HTTPS Service Properties

The HTTPS service supports properties for configuring browser session behavior and HTTPS security settings.

Table 16-2 HTTPS Service Properties: General Settings

Property	Type	Description
<status>	string	Current HTTPS service state.
tls_version	list	SSL/TLS protocol versions enabled for HTTPS connections.
ciphers	list	Cipher suites enabled for HTTPS connections.
permit_root_login	boolean	Specifies whether the root user can log in through HTTPS.
session_timeout	number	Number of seconds until the browser session automatically logs out after user inactivity or after the user navigates away from the BUI. Default: 900.
hsts_enable	boolean	Enables or disables HTTP Strict Transport Security.
hsts_max_age	number	Specifies the HTTP Strict Transport Security maximum age value, in seconds.

Table 16-3 HTTPS Service Properties: SSO Settings

Property	Type	Description
sso_enabled	boolean	Enables or disables Single Sign-On authentication to the BUI.
sso_attr_ldapuser	string	SAML attribute used to identify the LDAP user for Single Sign-On authentication.
sso_sp_cert	string	UUID of the system certificate used for securing the communication between the ZFS Storage Appliance and the identity provider.
sso_idp	list	Identity Provider metadata configured for Single Sign-On authentication.
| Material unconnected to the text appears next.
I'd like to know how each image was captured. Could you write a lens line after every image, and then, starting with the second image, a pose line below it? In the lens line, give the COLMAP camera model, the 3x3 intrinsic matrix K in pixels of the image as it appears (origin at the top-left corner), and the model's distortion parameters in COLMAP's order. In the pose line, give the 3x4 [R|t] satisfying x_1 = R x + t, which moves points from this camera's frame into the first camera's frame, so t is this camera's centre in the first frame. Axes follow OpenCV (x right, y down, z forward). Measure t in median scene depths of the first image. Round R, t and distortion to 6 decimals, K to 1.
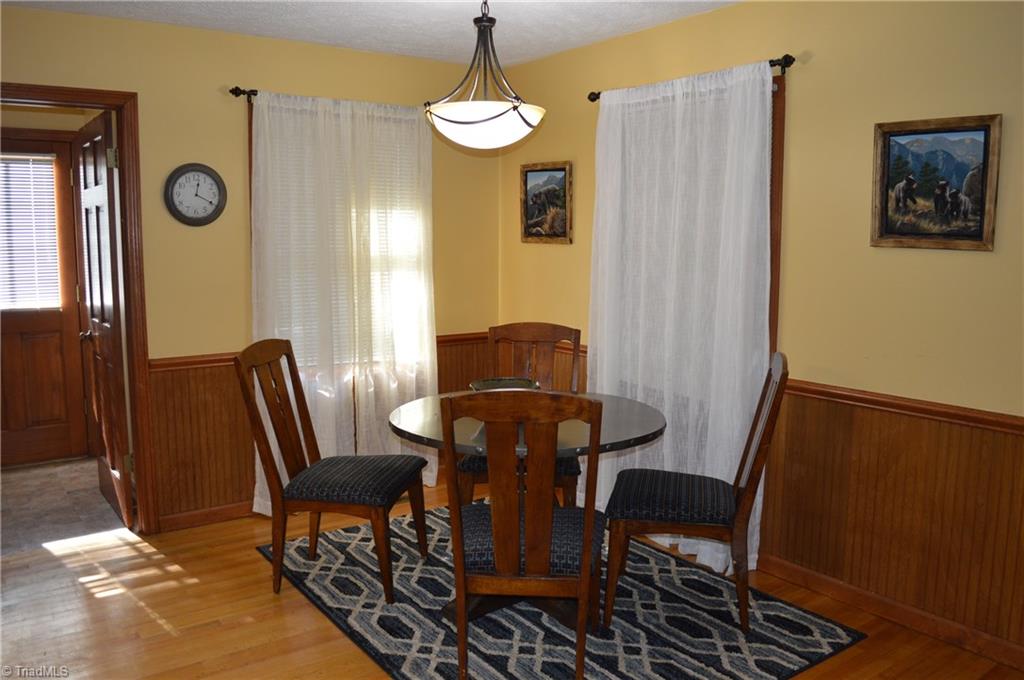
lens RADIAL K [[815.0, 0, 512.5], [0, 815.0, 341.0], [0, 0, 1]] dist [-0.084542, 0.007045]
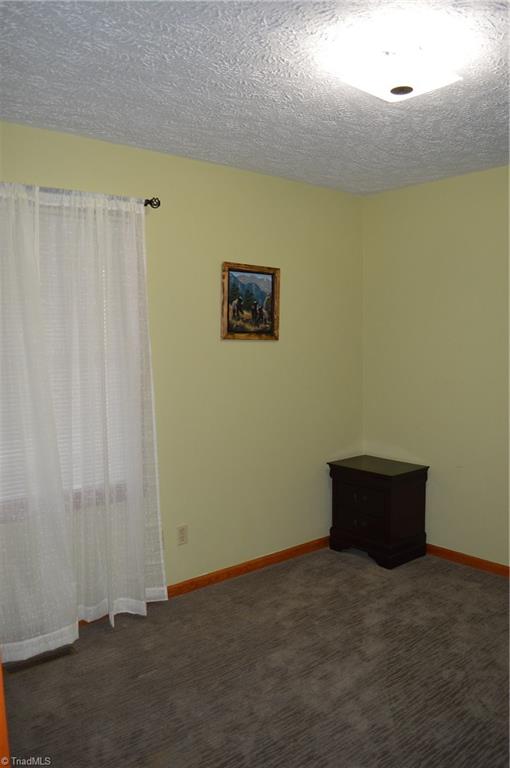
lens RADIAL K [[611.3, 0, 255.3], [0, 611.3, 384.4], [0, 0, 1]] dist [-0.084542, 0.007045]
pose [[-0.046791, -0.080818, 0.995630, -0.810295], [0.141773, 0.986094, 0.086707, -0.140971], [-0.988793, 0.145211, -0.034683, 1.093952]]
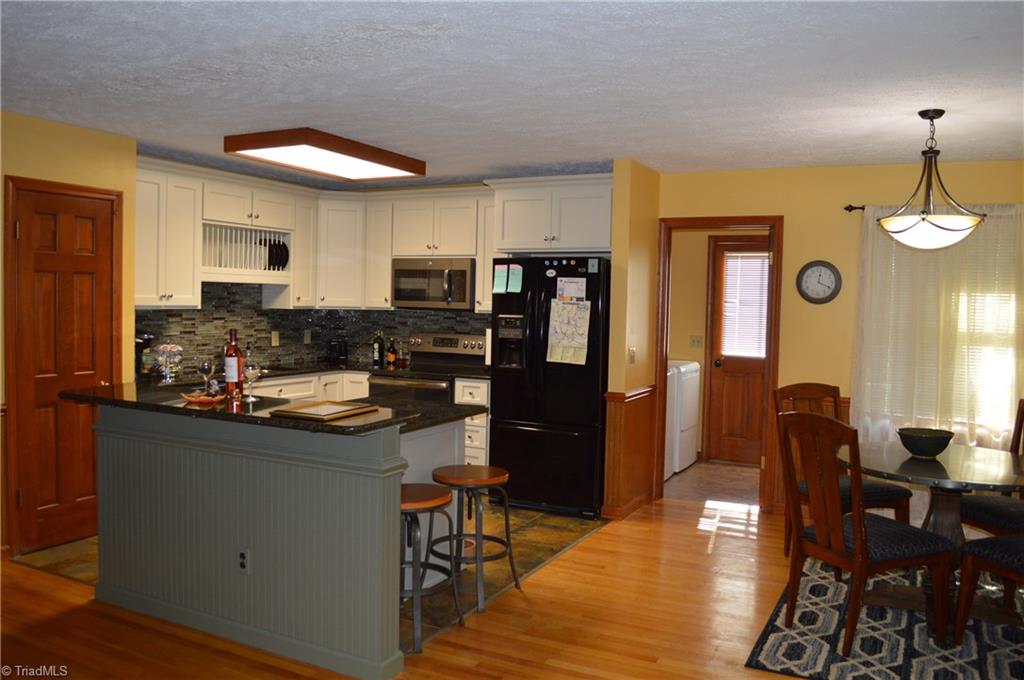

This read-only property is populated when you make an HTTPS POST request to upload the IdP metadata file content to the https/idp REST API endpoint.
sso_node_fqdn	string	Fully qualified domain name of the appliance node used to generate SAML Service Provider registration metadata.
sso_peer_fqdn	string	Fully qualified domain name of the peer appliance node used to generate SAML Service Provider registration metadata in a clustered configuration.
registration	object	SAML Service Provider registration metadata for Single Sign-On authentication, including entity IDs, assertion consumer service URLs, and certificate information.